Rewrite the stretch from the line containing "genus: Brotogeris" through the line containing "scientific name: Turpinia montana", replacing "scientific name" with "species" and leaving everything else unchanged.

[Saved data entries]
* * * * * * *
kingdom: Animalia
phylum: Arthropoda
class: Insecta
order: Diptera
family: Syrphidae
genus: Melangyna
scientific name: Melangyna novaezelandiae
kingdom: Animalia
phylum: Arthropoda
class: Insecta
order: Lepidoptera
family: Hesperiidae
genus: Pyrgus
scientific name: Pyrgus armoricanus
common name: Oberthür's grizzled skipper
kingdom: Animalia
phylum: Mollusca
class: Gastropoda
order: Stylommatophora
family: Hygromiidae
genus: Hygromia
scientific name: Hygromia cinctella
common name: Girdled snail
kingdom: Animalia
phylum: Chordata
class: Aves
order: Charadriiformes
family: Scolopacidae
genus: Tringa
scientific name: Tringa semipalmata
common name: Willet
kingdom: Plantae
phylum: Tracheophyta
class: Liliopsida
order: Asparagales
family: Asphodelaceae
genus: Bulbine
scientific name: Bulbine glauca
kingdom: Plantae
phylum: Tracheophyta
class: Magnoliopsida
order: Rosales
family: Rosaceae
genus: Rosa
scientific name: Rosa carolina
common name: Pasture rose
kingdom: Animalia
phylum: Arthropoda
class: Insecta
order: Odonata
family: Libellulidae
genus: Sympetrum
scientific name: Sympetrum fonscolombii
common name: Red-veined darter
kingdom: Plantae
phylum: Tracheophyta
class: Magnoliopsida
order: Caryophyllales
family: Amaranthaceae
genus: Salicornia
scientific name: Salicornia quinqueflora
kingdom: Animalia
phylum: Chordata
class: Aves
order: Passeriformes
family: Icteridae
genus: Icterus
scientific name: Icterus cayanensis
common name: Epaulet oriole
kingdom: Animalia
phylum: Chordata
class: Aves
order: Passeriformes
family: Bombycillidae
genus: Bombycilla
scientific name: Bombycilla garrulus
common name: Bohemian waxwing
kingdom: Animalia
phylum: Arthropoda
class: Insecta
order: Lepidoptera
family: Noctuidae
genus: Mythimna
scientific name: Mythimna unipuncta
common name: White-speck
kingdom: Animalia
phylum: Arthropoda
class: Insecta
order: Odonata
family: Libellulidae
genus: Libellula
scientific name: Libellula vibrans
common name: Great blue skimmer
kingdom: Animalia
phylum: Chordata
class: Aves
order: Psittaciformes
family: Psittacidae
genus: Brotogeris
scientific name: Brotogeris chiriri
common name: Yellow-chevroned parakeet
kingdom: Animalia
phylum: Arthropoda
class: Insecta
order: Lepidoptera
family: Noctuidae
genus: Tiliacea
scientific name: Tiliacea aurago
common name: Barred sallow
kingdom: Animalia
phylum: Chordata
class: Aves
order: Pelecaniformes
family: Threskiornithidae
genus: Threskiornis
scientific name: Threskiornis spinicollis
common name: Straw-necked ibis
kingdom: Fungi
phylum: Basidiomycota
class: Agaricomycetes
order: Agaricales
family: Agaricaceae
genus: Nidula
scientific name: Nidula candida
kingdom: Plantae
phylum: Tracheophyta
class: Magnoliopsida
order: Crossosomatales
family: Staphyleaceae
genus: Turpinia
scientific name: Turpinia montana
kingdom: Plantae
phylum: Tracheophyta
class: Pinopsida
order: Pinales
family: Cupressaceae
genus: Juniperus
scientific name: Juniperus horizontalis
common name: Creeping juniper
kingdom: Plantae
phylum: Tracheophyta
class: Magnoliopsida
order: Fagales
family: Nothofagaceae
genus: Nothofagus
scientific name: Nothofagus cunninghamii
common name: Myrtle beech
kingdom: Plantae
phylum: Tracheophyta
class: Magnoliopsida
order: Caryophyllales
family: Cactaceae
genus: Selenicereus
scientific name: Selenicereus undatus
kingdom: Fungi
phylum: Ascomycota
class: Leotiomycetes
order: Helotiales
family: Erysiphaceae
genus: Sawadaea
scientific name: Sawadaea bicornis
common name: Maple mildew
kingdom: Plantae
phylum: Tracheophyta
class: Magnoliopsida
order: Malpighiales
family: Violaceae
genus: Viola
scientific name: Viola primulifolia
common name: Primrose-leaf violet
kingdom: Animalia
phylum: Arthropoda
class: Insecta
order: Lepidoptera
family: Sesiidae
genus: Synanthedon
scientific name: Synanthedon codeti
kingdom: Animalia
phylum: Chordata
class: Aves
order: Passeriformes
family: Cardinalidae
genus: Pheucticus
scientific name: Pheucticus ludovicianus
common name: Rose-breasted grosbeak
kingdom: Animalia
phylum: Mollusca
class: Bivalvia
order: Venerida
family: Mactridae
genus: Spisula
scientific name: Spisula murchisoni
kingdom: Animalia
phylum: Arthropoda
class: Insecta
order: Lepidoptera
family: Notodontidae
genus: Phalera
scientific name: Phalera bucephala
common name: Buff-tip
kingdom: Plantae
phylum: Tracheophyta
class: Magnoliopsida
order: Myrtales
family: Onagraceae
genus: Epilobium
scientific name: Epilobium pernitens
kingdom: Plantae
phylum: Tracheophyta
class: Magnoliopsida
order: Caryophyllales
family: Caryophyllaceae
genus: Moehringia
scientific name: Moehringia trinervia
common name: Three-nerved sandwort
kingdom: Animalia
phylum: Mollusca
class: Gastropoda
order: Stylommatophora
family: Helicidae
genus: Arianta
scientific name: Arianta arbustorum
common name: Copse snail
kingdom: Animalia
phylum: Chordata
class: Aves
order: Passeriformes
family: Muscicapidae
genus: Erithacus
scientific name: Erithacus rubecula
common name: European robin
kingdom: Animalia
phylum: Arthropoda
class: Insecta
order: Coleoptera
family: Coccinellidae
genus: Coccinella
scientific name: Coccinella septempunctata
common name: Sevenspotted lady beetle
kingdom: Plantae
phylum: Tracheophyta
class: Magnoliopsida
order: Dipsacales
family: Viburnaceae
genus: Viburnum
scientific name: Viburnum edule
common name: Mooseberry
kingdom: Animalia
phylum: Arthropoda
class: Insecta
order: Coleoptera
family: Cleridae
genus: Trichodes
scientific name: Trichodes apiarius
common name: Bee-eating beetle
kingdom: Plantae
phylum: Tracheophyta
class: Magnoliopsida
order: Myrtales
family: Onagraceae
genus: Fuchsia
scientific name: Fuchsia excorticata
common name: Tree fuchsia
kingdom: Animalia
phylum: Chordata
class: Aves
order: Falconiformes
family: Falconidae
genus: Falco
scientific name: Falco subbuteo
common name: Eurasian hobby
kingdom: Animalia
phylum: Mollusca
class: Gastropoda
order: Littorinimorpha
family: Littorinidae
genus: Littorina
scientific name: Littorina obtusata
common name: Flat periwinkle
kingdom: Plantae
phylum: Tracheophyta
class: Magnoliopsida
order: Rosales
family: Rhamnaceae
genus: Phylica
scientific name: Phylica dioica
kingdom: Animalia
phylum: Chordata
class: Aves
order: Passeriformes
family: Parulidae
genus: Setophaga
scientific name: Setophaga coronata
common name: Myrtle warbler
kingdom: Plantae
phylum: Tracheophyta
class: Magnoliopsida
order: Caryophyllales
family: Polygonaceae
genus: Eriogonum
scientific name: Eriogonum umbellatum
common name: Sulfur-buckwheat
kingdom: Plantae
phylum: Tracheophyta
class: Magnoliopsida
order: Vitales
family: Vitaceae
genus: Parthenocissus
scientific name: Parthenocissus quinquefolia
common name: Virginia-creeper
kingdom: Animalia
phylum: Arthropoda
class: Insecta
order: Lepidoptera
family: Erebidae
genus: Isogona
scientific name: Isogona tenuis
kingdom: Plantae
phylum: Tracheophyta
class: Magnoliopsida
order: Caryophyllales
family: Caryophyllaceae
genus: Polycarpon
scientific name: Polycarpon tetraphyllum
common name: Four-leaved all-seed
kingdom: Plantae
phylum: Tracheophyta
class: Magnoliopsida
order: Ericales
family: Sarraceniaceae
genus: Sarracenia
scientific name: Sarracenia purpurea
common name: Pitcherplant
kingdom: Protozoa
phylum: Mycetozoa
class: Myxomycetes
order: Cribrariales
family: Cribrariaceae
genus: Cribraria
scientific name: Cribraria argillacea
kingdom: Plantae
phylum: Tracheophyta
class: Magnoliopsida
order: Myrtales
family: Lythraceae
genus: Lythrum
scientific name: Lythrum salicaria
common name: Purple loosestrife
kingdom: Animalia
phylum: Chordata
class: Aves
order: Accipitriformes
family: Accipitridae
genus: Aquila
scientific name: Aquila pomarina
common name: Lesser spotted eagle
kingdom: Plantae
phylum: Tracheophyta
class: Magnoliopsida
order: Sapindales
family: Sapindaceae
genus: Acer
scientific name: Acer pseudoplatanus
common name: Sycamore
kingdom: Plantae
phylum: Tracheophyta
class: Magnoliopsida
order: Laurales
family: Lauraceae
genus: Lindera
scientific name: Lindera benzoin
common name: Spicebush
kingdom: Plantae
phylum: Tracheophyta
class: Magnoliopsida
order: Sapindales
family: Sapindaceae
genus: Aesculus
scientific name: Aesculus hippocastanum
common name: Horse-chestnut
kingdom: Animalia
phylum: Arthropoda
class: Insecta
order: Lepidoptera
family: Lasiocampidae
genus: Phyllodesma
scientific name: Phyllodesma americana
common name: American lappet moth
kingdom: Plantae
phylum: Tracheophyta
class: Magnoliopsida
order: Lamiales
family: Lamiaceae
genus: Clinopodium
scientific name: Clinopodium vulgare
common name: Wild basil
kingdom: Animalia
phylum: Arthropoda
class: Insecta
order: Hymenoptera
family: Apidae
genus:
* * * * * * *
§ **Answer to this problem**
genus: Brotogeris
species: Brotogeris chiriri
common name: Yellow-chevroned parakeet
kingdom: Animalia
phylum: Arthropoda
class: Insecta
order: Lepidoptera
family: Noctuidae
genus: Tiliacea
species: Tiliacea aurago
common name: Barred sallow
kingdom: Animalia
phylum: Chordata
class: Aves
order: Pelecaniformes
family: Threskiornithidae
genus: Threskiornis
species: Threskiornis spinicollis
common name: Straw-necked ibis
kingdom: Fungi
phylum: Basidiomycota
class: Agaricomycetes
order: Agaricales
family: Agaricaceae
genus: Nidula
species: Nidula candida
kingdom: Plantae
phylum: Tracheophyta
class: Magnoliopsida
order: Crossosomatales
family: Staphyleaceae
genus: Turpinia
species: Turpinia montana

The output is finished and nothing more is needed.